YouTube’s big global outage on February 17, 2026 lasted roughly 1.5–2 hours for most people, and the platform is currently back up and working normally.

How long was YouTube down?

  • Reports say the outage started around 7:50–8:00 PM Eastern time (about 4:50–5:00 PM Pacific).
  • Major outage-tracking sites showed hundreds of thousands of problem reports at the peak.
  • Team YouTube’s public updates indicated services were fully fixed a little after 10:10 PM Eastern, so the main disruption window was about 90–120 minutes.
  • After that, some users still reported minor glitches, but core video playback and access were restored.

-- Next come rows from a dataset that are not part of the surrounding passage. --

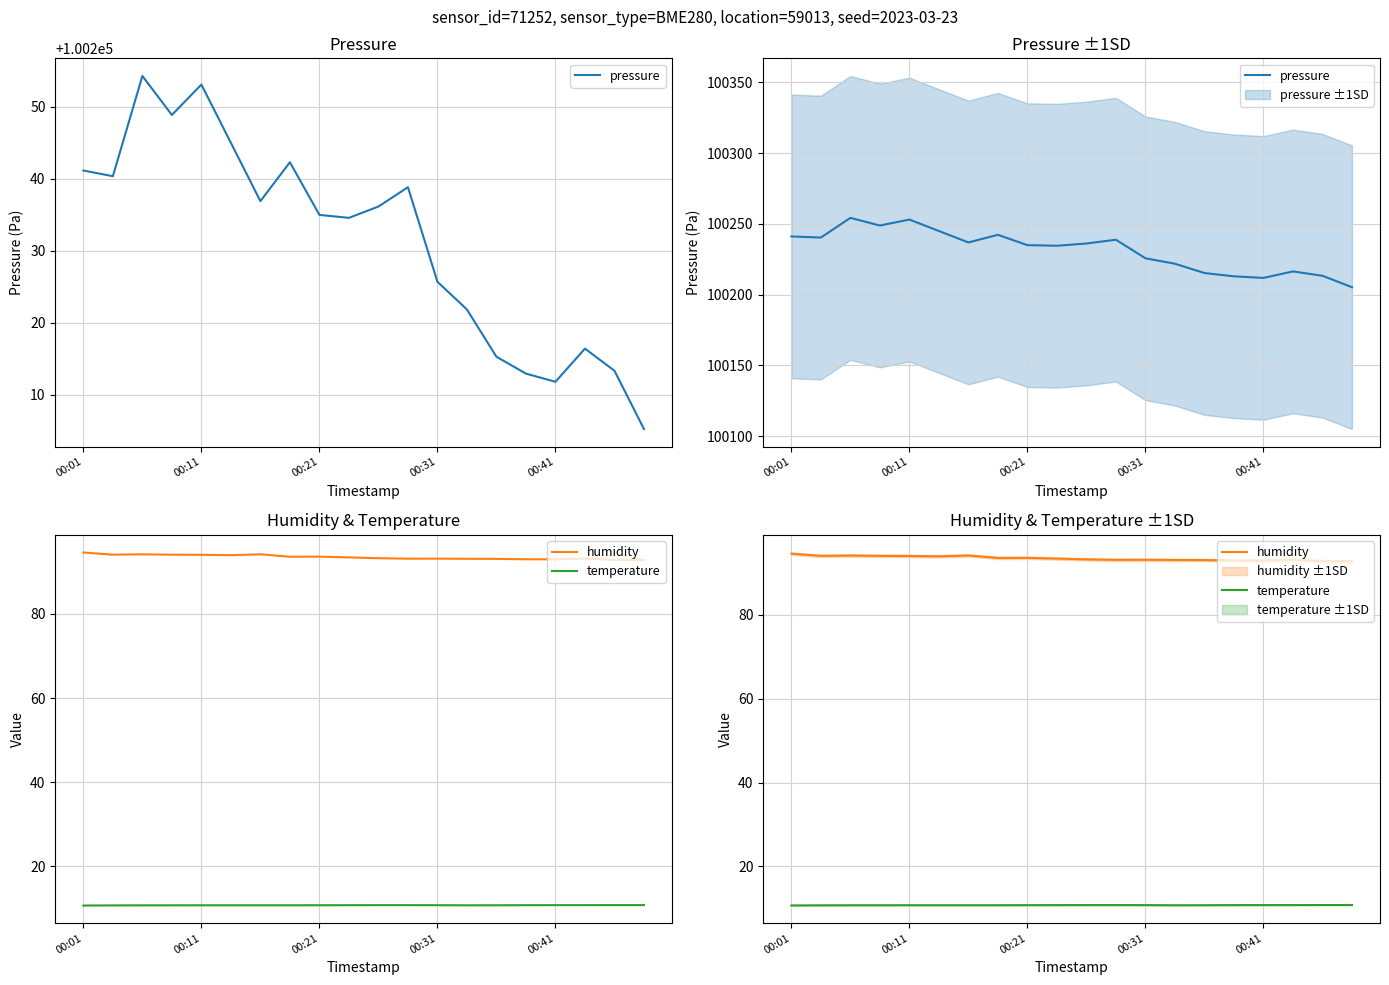

Rank the series at 15 from lowest to highest value.

temperature, humidity, pressure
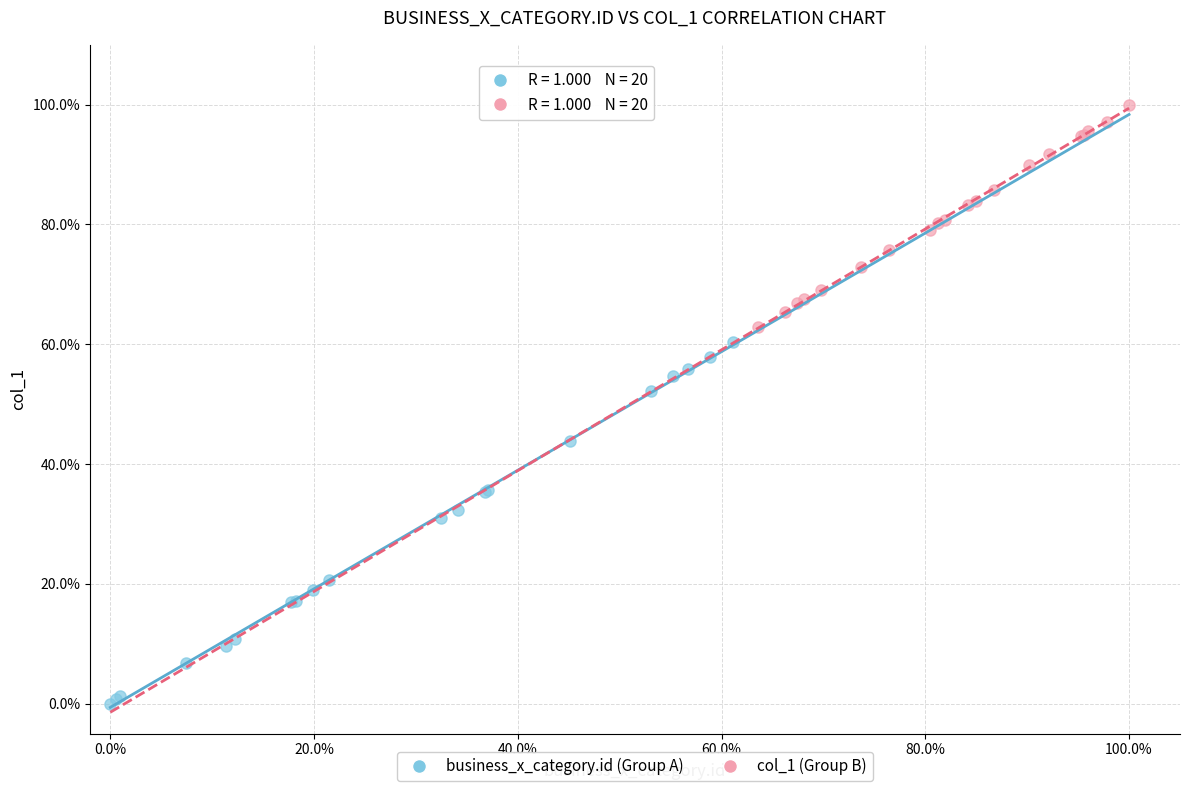

Which series has the widest spread of Y values?

business_x_category.id (Group A)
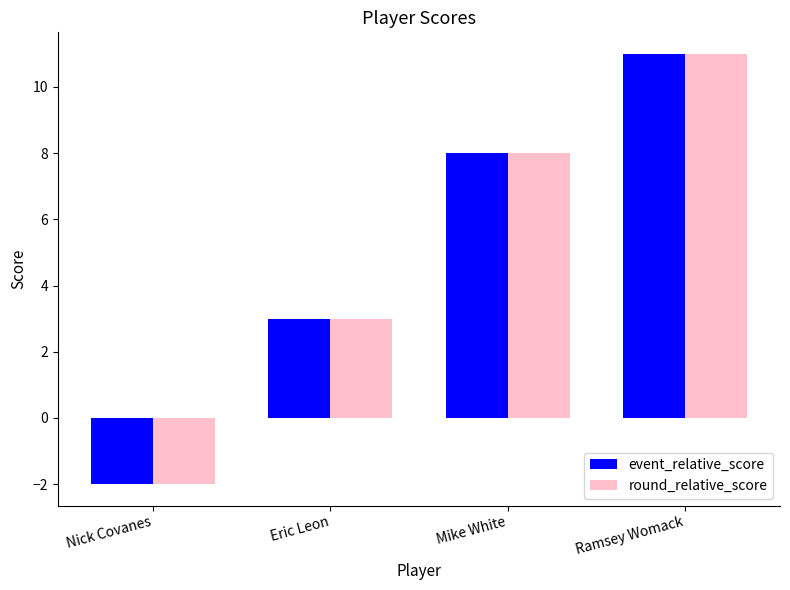

What is the sum of all event_relative_score values?

20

So if you’re asking “how long will YouTube be down for?” about this specific 2026 outage, the answer is: it already ended after around two hours, and YouTube should be working again now in most regions.

What caused the outage?

  • Google and Team YouTube tied the issue to a problem with YouTube’s recommendations system (the algorithm that decides what to show on your homepage and elsewhere).
  • That glitch stopped videos from appearing across several surfaces: homepage, app, YouTube Music, and YouTube Kids.
  • Once they stabilized recommendations, they confirmed all platforms (web, app, YouTube TV, Music, Kids) were back to normal.

What’s the latest news right now?

  • Tech outlets running live blogs have marked the outage as resolved and note that YouTube is functioning again globally.
  • Outage monitoring sites that track live user complaints show that the huge spike of reports from the outage window has dropped back to normal background levels.
  • Some forum-style status pages still show scattered “is YouTube down?” posts, but those are typical after a big incident as people troubleshoot their own devices or connections.

What you can do if it’s still down for you

Even though the main outage is over, you might still see issues locally. Try:

  1. Refresh and relogin
    • Hard-refresh the page or restart the app, then sign out and back into your Google account.
  2. Check a status/outage page
    • Look at real-time outage maps or complaint feeds to see if others near you are still having trouble.
  1. Test another network/device
    • Try mobile data instead of Wi‑Fi, or test on another device to see if it’s a local network or device issue.
  2. Wait a bit
    • After big fixes roll out, there can be short regional delays while caches and servers sync.

If you’re working on something important (like uploading a video or watching a livestream), assume that future outages of this type will also likely last on the order of 1–2 hours , not many hours or days, based on this incident’s pattern.

Information gathered from public forums or data available on the internet and portrayed here.